Sueldo y agenda de don Juan Carlos. Hasta final de año, cuando se diseñen las cuentas de 2015, don Felipe seguirá cobrando sueldo de Príncipe, y su padre, de Rey, esto es: 292.752 euros don Juan Carlos y la mitad su hijo. Ambas cantidades salen de la asignación anual que el Gobierno entrega a la Casa del Rey y que en 2014 ascendió a 7,8 millones de euros. Será Felipe VI quien decida la retribución que a partir de 2015 recibirá su padre.

A la vuelta del verano se definirá, además, la agenda de don Juan Carlos. “No fue a la proclamación para no restar protagonismo a su hijo, el Rey, y por esa misma razón no ha tenido actividad pública estas semanas, pero tiene mucha inteligencia política y voluntad de seguir ayudando. Es un activo importantísimo del Estado”, aseguró un portavoz. Sí está confirmado que don Juan Carlos asistirá el próximo 7 de agosto a la toma de posesión del presidente colombiano Juan Manuel Santos Calderón.

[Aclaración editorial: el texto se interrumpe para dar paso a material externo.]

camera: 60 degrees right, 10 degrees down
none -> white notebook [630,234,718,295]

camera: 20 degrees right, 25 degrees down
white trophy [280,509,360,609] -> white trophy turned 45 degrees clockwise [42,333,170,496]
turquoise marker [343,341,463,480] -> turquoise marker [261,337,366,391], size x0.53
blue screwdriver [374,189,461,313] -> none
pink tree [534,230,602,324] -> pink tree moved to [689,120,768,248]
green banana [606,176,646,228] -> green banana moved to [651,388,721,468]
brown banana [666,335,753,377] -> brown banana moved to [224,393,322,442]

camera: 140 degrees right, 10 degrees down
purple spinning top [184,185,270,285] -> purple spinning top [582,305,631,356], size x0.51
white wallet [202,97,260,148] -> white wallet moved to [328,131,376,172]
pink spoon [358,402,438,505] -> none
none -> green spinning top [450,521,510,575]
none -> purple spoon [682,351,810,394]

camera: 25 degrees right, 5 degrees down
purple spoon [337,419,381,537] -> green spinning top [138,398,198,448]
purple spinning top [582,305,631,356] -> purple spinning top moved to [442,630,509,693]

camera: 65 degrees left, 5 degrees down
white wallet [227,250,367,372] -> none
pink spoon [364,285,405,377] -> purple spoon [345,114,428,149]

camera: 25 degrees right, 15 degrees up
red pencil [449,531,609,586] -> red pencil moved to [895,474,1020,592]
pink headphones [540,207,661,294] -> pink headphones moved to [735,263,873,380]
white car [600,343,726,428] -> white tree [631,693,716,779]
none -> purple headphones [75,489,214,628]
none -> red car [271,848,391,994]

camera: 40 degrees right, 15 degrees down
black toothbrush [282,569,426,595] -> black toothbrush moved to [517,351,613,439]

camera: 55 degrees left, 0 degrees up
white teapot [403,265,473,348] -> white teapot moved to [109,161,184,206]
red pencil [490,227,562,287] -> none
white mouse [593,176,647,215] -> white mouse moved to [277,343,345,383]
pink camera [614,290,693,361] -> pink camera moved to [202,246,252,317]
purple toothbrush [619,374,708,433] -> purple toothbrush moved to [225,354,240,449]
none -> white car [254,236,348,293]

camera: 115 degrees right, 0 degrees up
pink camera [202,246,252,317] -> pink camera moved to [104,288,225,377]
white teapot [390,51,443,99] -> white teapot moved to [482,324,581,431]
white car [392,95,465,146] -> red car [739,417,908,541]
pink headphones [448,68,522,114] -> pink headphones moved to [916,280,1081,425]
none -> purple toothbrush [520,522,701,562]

Marca España. La Casa del Rey suscribirá antes de final de año un convenio de colaboración con la secretaría de Estado de Comercio para regular las actividades de apoyo a la promoción de los intereses económicos en el exterior, una de las prioridades de Felipe VI.

Ni el rey Juan Carlos ni la infanta Cristina irán a Mallorca

N.J.

Los Reyes y sus hijas, la princesa Leonor y la infanta Sofía, llegarán a Mallorca el 4 o 5 de agosto, tras el viaje de don Felipe a Lieja (Bélgica) para asistir a los actos conmemorativos del centenario del inicio de la I Guerra Mundial. Doña Sofía ya está en la isla con sus nietos. Quienes no acudirán este verano son el rey Juan Carlos y la infanta Cristina, según ha informado hoy un portavoz de La Zarzuela. 

Don Felipe y doña Letizia permanecerán unos días en Mallorca -la Casa del Rey no especificó cuántos- y en la segunda quincena de agosto regresarán a Madrid, donde compaginarán "días de trabajo y descanso", según las mismas fuentes. Los Reyes no tienen previsto realizar ningún viaje de vacaciones, han añadido.